#### Given records:
++++++++++++++++++++
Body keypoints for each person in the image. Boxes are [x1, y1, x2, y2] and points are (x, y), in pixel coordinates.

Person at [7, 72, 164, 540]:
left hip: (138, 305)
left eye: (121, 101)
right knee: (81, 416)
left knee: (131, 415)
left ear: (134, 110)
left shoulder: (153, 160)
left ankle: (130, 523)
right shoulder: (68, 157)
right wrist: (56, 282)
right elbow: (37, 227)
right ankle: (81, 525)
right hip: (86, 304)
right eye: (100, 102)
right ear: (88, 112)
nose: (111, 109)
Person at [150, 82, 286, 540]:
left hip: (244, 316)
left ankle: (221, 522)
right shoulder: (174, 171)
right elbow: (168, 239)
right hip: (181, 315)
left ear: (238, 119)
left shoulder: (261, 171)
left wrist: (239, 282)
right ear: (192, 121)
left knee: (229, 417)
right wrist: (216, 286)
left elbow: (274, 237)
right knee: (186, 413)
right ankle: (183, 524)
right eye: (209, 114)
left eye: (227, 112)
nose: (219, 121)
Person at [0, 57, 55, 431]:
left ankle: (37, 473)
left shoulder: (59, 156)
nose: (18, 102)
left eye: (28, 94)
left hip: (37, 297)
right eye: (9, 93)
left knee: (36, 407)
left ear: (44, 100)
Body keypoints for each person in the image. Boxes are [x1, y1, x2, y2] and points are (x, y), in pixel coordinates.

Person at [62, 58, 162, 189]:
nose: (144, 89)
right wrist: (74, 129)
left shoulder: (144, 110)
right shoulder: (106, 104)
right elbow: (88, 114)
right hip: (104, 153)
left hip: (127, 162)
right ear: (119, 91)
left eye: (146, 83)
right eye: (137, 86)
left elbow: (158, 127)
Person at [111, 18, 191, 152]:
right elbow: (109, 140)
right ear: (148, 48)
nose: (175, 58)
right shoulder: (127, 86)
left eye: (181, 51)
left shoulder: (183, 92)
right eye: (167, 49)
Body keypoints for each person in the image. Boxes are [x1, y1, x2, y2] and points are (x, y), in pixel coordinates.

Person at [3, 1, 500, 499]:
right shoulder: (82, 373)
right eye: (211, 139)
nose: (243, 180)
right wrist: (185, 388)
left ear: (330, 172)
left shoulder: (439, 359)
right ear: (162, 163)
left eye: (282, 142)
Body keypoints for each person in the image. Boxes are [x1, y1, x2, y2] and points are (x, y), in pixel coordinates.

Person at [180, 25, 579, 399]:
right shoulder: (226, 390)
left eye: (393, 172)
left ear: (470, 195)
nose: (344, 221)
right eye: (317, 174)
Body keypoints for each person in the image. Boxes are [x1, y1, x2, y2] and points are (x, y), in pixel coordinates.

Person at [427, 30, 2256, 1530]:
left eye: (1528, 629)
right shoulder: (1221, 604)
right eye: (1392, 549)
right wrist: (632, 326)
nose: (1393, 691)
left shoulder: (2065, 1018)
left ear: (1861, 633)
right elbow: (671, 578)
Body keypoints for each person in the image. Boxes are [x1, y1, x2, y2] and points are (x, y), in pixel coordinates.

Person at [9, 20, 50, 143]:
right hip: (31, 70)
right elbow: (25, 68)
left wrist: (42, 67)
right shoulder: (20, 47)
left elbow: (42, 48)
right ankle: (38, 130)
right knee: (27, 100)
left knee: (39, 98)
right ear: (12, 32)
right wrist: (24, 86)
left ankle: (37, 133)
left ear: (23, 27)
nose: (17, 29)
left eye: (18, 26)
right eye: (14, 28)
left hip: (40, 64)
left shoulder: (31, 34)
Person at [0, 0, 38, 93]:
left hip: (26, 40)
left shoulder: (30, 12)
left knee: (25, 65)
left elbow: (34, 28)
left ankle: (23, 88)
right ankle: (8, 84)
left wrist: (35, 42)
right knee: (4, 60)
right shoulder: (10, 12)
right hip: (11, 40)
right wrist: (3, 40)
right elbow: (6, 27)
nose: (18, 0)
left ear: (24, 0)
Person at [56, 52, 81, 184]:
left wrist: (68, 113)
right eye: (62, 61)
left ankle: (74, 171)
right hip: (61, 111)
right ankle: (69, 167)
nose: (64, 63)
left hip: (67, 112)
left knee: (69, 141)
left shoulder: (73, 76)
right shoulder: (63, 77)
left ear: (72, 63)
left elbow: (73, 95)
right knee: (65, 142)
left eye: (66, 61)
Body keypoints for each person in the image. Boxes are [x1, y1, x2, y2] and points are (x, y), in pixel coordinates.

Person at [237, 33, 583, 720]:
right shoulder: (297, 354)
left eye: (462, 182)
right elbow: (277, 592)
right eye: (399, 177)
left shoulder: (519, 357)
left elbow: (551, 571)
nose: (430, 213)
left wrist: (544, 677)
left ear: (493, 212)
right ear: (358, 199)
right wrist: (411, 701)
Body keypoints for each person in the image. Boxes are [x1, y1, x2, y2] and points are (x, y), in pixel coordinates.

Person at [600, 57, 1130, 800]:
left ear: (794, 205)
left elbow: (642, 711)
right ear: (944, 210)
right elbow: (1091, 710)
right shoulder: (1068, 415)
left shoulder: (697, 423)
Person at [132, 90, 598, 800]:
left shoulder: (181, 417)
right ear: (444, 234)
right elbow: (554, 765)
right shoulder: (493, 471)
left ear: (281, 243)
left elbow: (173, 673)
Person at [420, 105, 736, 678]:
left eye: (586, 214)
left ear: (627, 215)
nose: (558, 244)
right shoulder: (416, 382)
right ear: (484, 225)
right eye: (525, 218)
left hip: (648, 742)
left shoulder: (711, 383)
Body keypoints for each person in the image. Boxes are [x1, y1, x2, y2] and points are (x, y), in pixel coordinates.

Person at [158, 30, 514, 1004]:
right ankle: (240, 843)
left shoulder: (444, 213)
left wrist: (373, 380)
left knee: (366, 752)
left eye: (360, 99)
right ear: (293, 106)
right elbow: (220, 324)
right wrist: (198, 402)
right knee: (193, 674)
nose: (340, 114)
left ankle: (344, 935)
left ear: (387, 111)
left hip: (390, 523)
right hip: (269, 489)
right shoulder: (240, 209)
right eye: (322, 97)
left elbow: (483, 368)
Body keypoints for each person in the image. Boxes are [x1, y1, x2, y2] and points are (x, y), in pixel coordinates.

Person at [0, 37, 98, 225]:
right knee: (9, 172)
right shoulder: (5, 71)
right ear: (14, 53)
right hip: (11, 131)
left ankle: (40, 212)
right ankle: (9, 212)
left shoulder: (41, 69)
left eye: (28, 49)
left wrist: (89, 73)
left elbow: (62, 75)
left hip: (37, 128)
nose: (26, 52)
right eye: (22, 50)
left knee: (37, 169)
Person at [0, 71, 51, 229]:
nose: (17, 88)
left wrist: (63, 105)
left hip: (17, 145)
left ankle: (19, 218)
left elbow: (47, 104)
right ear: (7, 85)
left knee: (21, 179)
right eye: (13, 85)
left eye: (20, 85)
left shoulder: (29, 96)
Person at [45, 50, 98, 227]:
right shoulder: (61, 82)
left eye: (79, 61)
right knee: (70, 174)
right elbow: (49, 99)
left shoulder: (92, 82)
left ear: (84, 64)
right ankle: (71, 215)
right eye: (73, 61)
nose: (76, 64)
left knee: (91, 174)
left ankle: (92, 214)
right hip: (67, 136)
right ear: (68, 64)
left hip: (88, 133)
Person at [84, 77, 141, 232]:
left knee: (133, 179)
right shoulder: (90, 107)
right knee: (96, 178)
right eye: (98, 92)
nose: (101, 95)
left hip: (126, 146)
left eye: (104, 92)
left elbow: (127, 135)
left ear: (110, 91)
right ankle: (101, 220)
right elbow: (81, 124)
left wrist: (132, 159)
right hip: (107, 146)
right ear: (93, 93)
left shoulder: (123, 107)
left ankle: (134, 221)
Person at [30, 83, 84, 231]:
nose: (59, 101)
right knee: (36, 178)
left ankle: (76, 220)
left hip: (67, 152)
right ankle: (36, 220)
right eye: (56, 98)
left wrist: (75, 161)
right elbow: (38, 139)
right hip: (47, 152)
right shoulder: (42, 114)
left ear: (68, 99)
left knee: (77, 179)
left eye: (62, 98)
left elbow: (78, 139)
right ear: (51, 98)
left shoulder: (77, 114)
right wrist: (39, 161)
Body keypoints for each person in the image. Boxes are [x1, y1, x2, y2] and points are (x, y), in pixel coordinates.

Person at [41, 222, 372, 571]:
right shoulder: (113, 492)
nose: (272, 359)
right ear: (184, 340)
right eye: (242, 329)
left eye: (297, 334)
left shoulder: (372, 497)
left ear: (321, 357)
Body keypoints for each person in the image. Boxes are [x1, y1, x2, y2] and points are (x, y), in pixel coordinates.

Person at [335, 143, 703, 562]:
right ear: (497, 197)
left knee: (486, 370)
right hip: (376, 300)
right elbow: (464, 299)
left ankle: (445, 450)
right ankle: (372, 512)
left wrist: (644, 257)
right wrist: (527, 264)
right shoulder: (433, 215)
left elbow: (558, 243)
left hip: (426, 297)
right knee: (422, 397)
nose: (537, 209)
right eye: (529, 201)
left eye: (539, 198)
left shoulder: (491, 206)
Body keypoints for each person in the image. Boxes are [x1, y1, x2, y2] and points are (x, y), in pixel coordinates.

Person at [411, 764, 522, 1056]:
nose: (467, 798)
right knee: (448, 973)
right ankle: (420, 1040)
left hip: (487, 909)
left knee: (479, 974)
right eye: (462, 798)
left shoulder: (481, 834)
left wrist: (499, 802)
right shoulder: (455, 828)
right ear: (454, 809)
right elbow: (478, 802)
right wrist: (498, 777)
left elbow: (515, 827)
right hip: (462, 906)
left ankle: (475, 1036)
++++++++++++++++++++
#### Task objective:
Please write out the material word for word from its first line through the line holding "nose: (111, 109)", including both, and no line past it.

#### Solution below:
Body keypoints for each person in the image. Boxes are [x1, y1, x2, y2] and points are (x, y), in pixel coordinates.

Person at [7, 72, 164, 540]:
left hip: (138, 305)
left eye: (121, 101)
right knee: (81, 416)
left knee: (131, 415)
left ear: (134, 110)
left shoulder: (153, 160)
left ankle: (130, 523)
right shoulder: (68, 157)
right wrist: (56, 282)
right elbow: (37, 227)
right ankle: (81, 525)
right hip: (86, 304)
right eye: (100, 102)
right ear: (88, 112)
nose: (111, 109)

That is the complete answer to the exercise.